In a wide frying pan, heat the oil over medium-low heat until it shimmers. Reduce heat to low and add tomatoes, garlic, chiles, onions, and cumin. Cook, uncovered, stirring occasionally, until the mixture is thick, about 30 minutes. Set aside to cool slightly. Preheat oven to 400°F. Butter a 9 x 13-inch glass pan. In a large bowl, combine the chicken, Cheddar, sour cream, and salt. Stir in the tomato mixture. Pour this mixture into the pan. Working quickly with the phyllo, lay one sheet at a time over the chicken-tomato mixture and brush thinly but thoroughly with the melted butter. Continue until you are almost out of butter, then lay on a last piece of phyllo and brush it with the last of the melted butter.

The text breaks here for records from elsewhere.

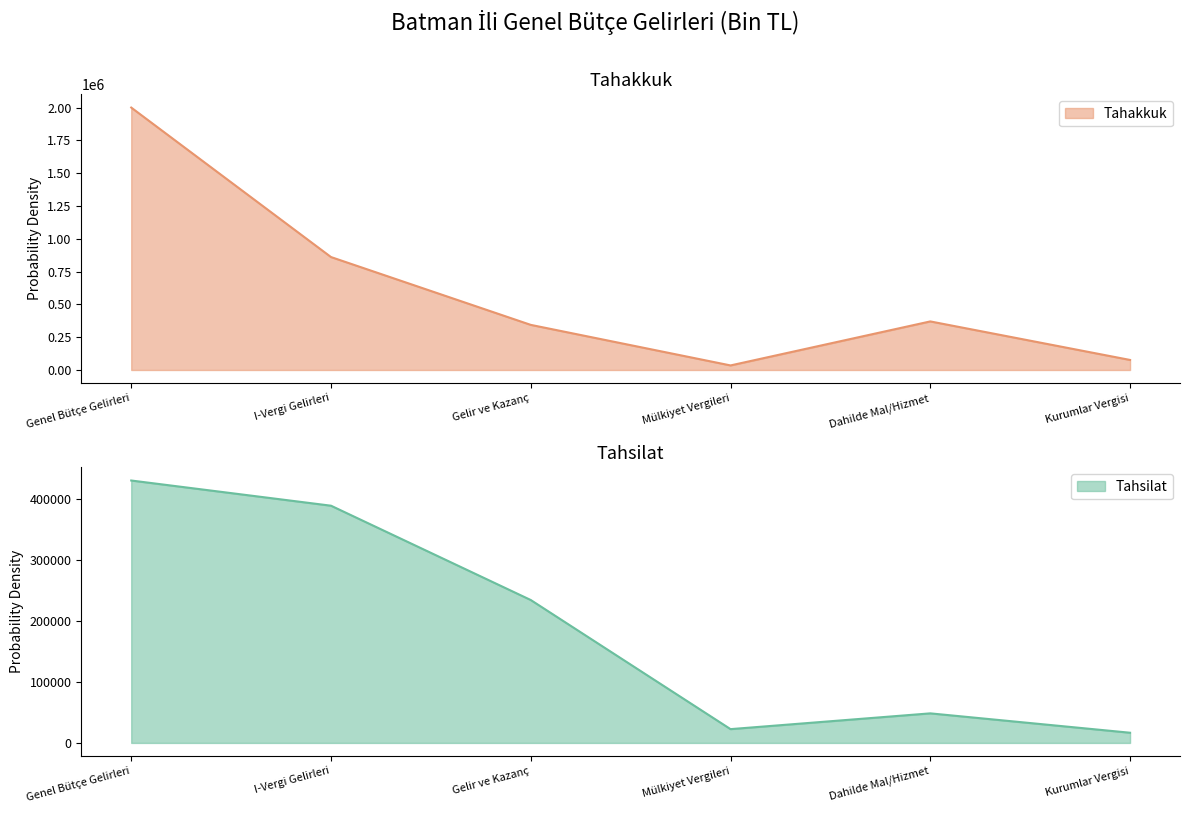

True or false: Tahakkuk and Tahsilat intersect in this chart.

False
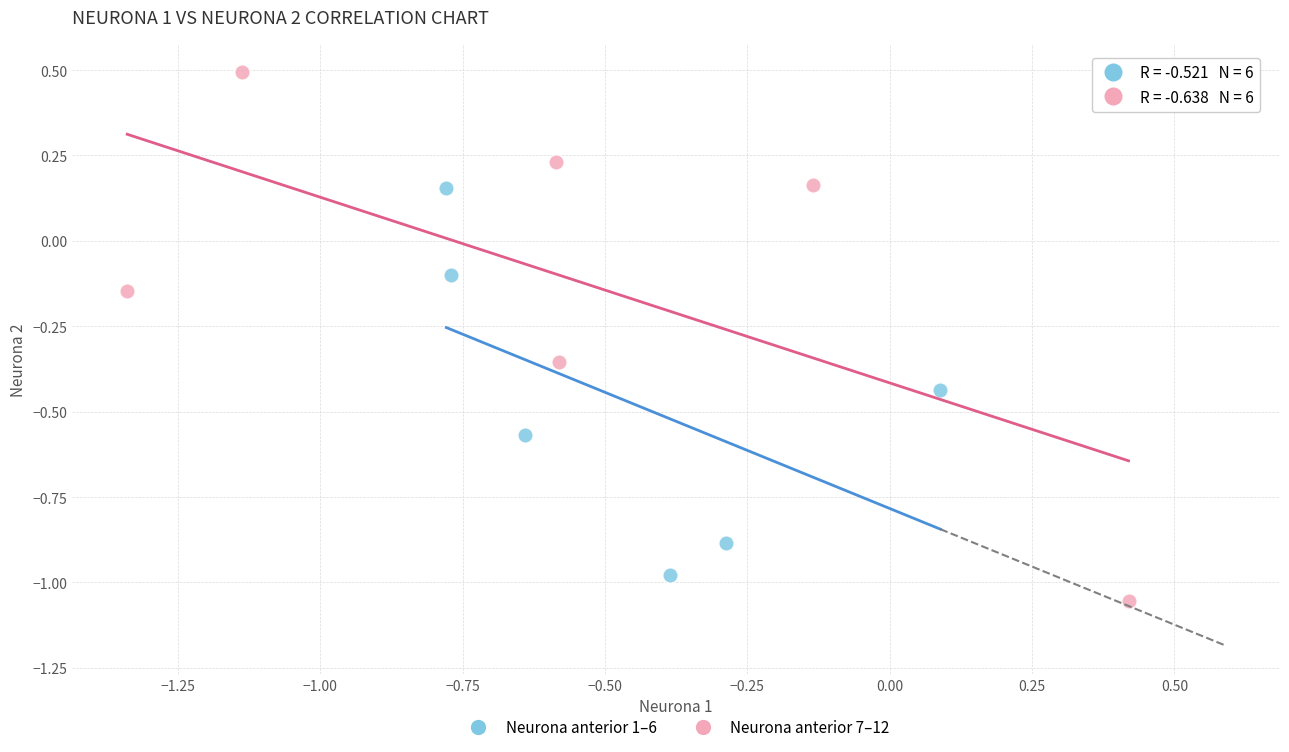

Which series has the widest spread of Y values?

Neurona anterior 7–12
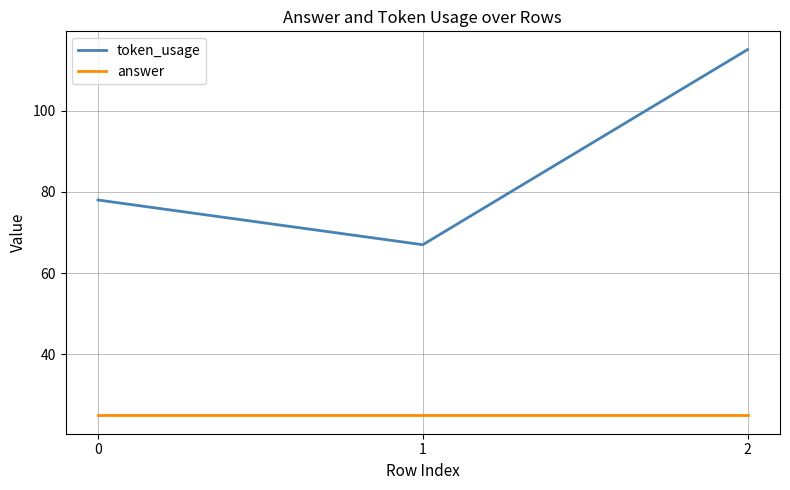

At how many categories does at least one series exceed 71?

2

With a sharp knife, cut down through the layers of phyllo in 12 places to make 9 evenly spaced rectangular servings. Bake 20 to 30 minutes, or until filling is hot and phyllo is puffed and golden brown. Serve immediately.

Makes 9 large servings

I was still trying to remember where I'd stowed Arch's baby things while I creamed soft - not rock-hard - butter with brown sugar and mixed in apple cider vinegar, eggs - broken without mishap - and molasses, to make the snaps. Oh, yes: The blankets and clothes were in a box in the attic. I mixed flour and spices into the cookie dough, scooped balls of spicy dough onto a cookie sheet, and ran upstairs to find the box marked Baby Stuff. I raced down with it, placed it in the Range lover, then rushed back to retrieve the first cookie sheet. The snaps had flattened and crinkled on top. The gingery aroma in the kitchen absolutely demanded another cup of coffee and a taste-test of the soft, dark cookies. Mm-mm. They were really more of a molasses cookie than a gingersnap, but older clients always had to worry about denture problems, Arthur had informed me, and nothing should be too crunchy. I ate another cookie to confirm the texture was perfect. Whether I called them molasses cookies or gingersnaps, I definitely should have them for breakfast more often.